Aliás, seria um absurdo, evidentemente, que um juiz ou promotor, depois de trinta anos de serviço, aposentado, por exemplo, fosse submetido ao Exame da OAB, para que pudesse advogar, mas isso é o que consta do Estatuto da OAB, aprovado pelo Congresso Nacional, mas que teve o seu anteprojeto aprovado dentro da própria OAB.
Mas se a lei exigiu o Exame para todos, somente outra lei poderia modificá-la. Pelo menos, era isso o que se ensinava, antigamente, na Faculdade de Direito. Ou poderia um Provimento do Conselho Federal da OAB alterar uma lei do Congresso? Como assim?
Mas depois do Provimento nº 81/96, outros repetiram a piada.
O Provimento nº 109/2005, o Provimento nº 136/2009, e o atual, o Provimento nº 144/2011, também dispensaram do Exame, entre outros, "os postulantes oriundos da Magistratura e do Ministério Público" (redação do parágrafo único do art. 6º do último Provimento).
Portanto, o Projeto de Lei (veja aqui) a que se referiu o Presidente da OAB pretende, nada mais nada menos, por mais absurdo que isso possa parecer, a simples revogação de um Provimento da OAB que alterou – indevidamente - uma Lei do Congresso. E a "Justificação" desse Projeto deixa isso muito claro:
"O Conselho Federal da OAB, indubitavelmente, extrapolou os limites que lhe foram deferidos pela Lei 8.906/94, e expediu esse Provimento que infringiu mandamentos constitucionais e legais vigentes.
O Conselho arrogou a si o título e a função de legislador, ao editar norma que foi de encontro ao que disciplina o Estatuto da Ordem, que não faz exceção a quem quer que seja de eximir-se de prestar o exame de ordem para atuar como advogado.

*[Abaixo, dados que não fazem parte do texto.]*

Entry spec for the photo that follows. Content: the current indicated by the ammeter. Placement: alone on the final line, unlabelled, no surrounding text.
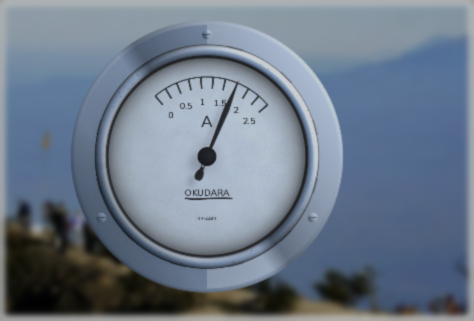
1.75 A
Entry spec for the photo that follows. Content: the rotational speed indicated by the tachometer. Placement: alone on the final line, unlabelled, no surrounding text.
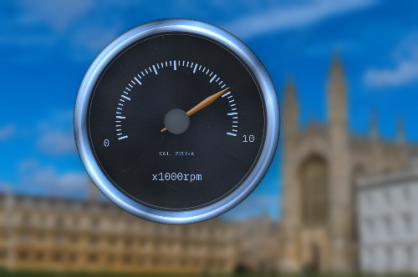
7800 rpm
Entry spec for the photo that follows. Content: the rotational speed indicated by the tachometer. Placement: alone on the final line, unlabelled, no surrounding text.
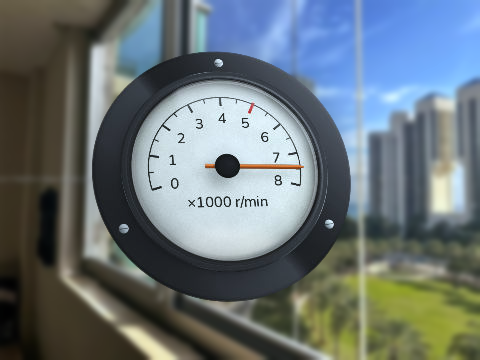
7500 rpm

Nem mesmo o Presidente da República, ao editar decretos regulamentadores, pode estabelecer diretrizes diferentes das estabelecidas na lei a ser regulamentada, sob pena de ser tido tal decreto como ilegítimo, violador dos princípios em que se apoia nosso ordenamento jurídico e, conseqüentemente, carente de eficácia jurídica."
Vejam o absurdo: a Câmara dos Deputados está discutindo um projeto de lei que pretende "revogar" um Provimento do Conselho Federal da OAB que alterou a Lei 8.906/94, dispensando do Exame de Ordem "os postulantes oriundos da Magistratura e do Ministério Público".
Se aprovado na Câmara, esse projeto ainda precisará ser aprovado no Senado e depois sancionado pela Presidente da República, para que a OAB seja obrigada, contra a vontade de seus dirigentes, a cumprir o que já está expresso na Lei 8.906/94, o Estatuto da Advocacia, de modo que assim, "os postulantes oriundos da Magistratura e do Ministério Público" serão também obrigados a fazer o Exame de Ordem, se pretenderem exercer a advocacia.
Aliás, prestem muita atenção, nobres dirigentes da OAB, porque se esse projeto for aprovado, e os Magistrados e membros do Ministério Público também forem obrigados a fazer o Exame da OAB, talvez seja esse o fim desse Exame inconstitucional.